=== Section Start ===
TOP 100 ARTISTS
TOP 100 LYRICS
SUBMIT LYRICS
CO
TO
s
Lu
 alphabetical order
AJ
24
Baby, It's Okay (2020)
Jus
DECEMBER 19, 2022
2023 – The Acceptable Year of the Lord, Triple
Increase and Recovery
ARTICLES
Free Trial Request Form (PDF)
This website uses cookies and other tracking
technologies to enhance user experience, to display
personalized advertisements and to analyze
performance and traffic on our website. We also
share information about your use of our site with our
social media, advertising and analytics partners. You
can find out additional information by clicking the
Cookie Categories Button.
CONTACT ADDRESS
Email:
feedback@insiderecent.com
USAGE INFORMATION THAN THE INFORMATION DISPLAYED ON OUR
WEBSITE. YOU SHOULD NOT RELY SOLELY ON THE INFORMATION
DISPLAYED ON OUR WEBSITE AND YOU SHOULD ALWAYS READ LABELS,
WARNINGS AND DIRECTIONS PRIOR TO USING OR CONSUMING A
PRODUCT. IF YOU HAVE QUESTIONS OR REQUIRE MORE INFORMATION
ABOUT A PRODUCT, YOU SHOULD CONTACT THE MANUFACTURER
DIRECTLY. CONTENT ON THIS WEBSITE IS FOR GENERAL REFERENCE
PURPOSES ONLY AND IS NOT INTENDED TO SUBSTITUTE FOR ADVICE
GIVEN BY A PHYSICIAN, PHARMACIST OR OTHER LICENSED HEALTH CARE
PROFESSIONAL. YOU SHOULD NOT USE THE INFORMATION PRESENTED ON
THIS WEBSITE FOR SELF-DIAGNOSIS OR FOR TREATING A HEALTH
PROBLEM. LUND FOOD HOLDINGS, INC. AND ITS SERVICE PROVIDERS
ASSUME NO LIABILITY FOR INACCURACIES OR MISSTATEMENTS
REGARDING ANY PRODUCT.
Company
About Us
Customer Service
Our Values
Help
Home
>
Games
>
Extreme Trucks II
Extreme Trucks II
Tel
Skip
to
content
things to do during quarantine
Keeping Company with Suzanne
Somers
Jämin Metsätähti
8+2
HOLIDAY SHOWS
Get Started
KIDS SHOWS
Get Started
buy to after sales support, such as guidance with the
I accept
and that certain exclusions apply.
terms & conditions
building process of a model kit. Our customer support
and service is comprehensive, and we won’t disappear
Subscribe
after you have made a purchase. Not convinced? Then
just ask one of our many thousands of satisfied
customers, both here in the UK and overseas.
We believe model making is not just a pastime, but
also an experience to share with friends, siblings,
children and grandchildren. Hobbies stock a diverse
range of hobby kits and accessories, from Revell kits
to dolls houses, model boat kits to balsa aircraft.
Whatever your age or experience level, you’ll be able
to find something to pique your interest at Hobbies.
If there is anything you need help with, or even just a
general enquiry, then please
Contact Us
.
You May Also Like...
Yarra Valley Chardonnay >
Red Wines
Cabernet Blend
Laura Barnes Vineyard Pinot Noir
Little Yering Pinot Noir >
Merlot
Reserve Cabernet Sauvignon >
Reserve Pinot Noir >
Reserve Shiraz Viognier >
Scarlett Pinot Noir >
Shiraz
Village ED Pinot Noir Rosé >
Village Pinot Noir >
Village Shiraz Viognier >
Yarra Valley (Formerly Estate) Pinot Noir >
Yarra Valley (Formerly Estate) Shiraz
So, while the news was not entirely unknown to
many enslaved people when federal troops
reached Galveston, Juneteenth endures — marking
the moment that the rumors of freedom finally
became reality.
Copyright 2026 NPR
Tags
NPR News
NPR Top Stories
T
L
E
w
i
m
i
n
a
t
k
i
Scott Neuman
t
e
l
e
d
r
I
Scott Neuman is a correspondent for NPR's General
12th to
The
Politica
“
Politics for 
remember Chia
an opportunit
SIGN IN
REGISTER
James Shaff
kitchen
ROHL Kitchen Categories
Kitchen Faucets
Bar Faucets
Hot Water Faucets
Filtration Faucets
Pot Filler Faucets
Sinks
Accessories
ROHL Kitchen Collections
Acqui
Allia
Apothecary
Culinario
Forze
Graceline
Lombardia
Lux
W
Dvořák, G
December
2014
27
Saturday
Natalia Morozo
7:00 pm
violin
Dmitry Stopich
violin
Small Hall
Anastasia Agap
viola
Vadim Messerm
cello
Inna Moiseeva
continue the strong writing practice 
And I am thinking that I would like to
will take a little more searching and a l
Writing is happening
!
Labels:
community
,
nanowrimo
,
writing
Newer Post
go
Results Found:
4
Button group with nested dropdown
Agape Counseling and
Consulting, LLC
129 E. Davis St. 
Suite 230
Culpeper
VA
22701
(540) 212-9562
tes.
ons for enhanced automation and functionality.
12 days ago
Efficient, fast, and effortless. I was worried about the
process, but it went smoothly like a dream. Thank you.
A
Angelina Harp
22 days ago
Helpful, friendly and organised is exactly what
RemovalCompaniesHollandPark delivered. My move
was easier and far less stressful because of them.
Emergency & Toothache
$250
=== Section End ===
JOB: Copy out all of the text in the data above word for word, keeping each line as it appears.

REPLY:
TOP 100 ARTISTS
TOP 100 LYRICS
SUBMIT LYRICS
CO
TO
s
Lu
 alphabetical order
AJ
24
Baby, It's Okay (2020)
Jus
DECEMBER 19, 2022
2023 – The Acceptable Year of the Lord, Triple
Increase and Recovery
ARTICLES
Free Trial Request Form (PDF)
This website uses cookies and other tracking
technologies to enhance user experience, to display
personalized advertisements and to analyze
performance and traffic on our website. We also
share information about your use of our site with our
social media, advertising and analytics partners. You
can find out additional information by clicking the
Cookie Categories Button.
CONTACT ADDRESS
Email:
feedback@insiderecent.com
USAGE INFORMATION THAN THE INFORMATION DISPLAYED ON OUR
WEBSITE. YOU SHOULD NOT RELY SOLELY ON THE INFORMATION
DISPLAYED ON OUR WEBSITE AND YOU SHOULD ALWAYS READ LABELS,
WARNINGS AND DIRECTIONS PRIOR TO USING OR CONSUMING A
PRODUCT. IF YOU HAVE QUESTIONS OR REQUIRE MORE INFORMATION
ABOUT A PRODUCT, YOU SHOULD CONTACT THE MANUFACTURER
DIRECTLY. CONTENT ON THIS WEBSITE IS FOR GENERAL REFERENCE
PURPOSES ONLY AND IS NOT INTENDED TO SUBSTITUTE FOR ADVICE
GIVEN BY A PHYSICIAN, PHARMACIST OR OTHER LICENSED HEALTH CARE
PROFESSIONAL. YOU SHOULD NOT USE THE INFORMATION PRESENTED ON
THIS WEBSITE FOR SELF-DIAGNOSIS OR FOR TREATING A HEALTH
PROBLEM. LUND FOOD HOLDINGS, INC. AND ITS SERVICE PROVIDERS
ASSUME NO LIABILITY FOR INACCURACIES OR MISSTATEMENTS
REGARDING ANY PRODUCT.
Company
About Us
Customer Service
Our Values
Help
Home
>
Games
>
Extreme Trucks II
Extreme Trucks II
Tel
Skip
to
content
things to do during quarantine
Keeping Company with Suzanne
Somers
Jämin Metsätähti
8+2
HOLIDAY SHOWS
Get Started
KIDS SHOWS
Get Started
buy to after sales support, such as guidance with the
I accept
and that certain exclusions apply.
terms & conditions
building process of a model kit. Our customer support
and service is comprehensive, and we won’t disappear
Subscribe
after you have made a purchase. Not convinced? Then
just ask one of our many thousands of satisfied
customers, both here in the UK and overseas.
We believe model making is not just a pastime, but
also an experience to share with friends, siblings,
children and grandchildren. Hobbies stock a diverse
range of hobby kits and accessories, from Revell kits
to dolls houses, model boat kits to balsa aircraft.
Whatever your age or experience level, you’ll be able
to find something to pique your interest at Hobbies.
If there is anything you need help with, or even just a
general enquiry, then please
Contact Us
.
You May Also Like...
Yarra Valley Chardonnay >
Red Wines
Cabernet Blend
Laura Barnes Vineyard Pinot Noir
Little Yering Pinot Noir >
Merlot
Reserve Cabernet Sauvignon >
Reserve Pinot Noir >
Reserve Shiraz Viognier >
Scarlett Pinot Noir >
Shiraz
Village ED Pinot Noir Rosé >
Village Pinot Noir >
Village Shiraz Viognier >
Yarra Valley (Formerly Estate) Pinot Noir >
Yarra Valley (Formerly Estate) Shiraz
So, while the news was not entirely unknown to
many enslaved people when federal troops
reached Galveston, Juneteenth endures — marking
the moment that the rumors of freedom finally
became reality.
Copyright 2026 NPR
Tags
NPR News
NPR Top Stories
T
L
E
w
i
m
i
n
a
t
k
i
Scott Neuman
t
e
l
e
d
r
I
Scott Neuman is a correspondent for NPR's General
12th to
The
Politica
“
Politics for 
remember Chia
an opportunit
SIGN IN
REGISTER
James Shaff
kitchen
ROHL Kitchen Categories
Kitchen Faucets
Bar Faucets
Hot Water Faucets
Filtration Faucets
Pot Filler Faucets
Sinks
Accessories
ROHL Kitchen Collections
Acqui
Allia
Apothecary
Culinario
Forze
Graceline
Lombardia
Lux
W
Dvořák, G
December
2014
27
Saturday
Natalia Morozo
7:00 pm
violin
Dmitry Stopich
violin
Small Hall
Anastasia Agap
viola
Vadim Messerm
cello
Inna Moiseeva
continue the strong writing practice 
And I am thinking that I would like to
will take a little more searching and a l
Writing is happening
!
Labels:
community
,
nanowrimo
,
writing
Newer Post
go
Results Found:
4
Button group with nested dropdown
Agape Counseling and
Consulting, LLC
129 E. Davis St. 
Suite 230
Culpeper
VA
22701
(540) 212-9562
tes.
ons for enhanced automation and functionality.
12 days ago
Efficient, fast, and effortless. I was worried about the
process, but it went smoothly like a dream. Thank you.
A
Angelina Harp
22 days ago
Helpful, friendly and organised is exactly what
RemovalCompaniesHollandPark delivered. My move
was easier and far less stressful because of them.
Emergency & Toothache
$250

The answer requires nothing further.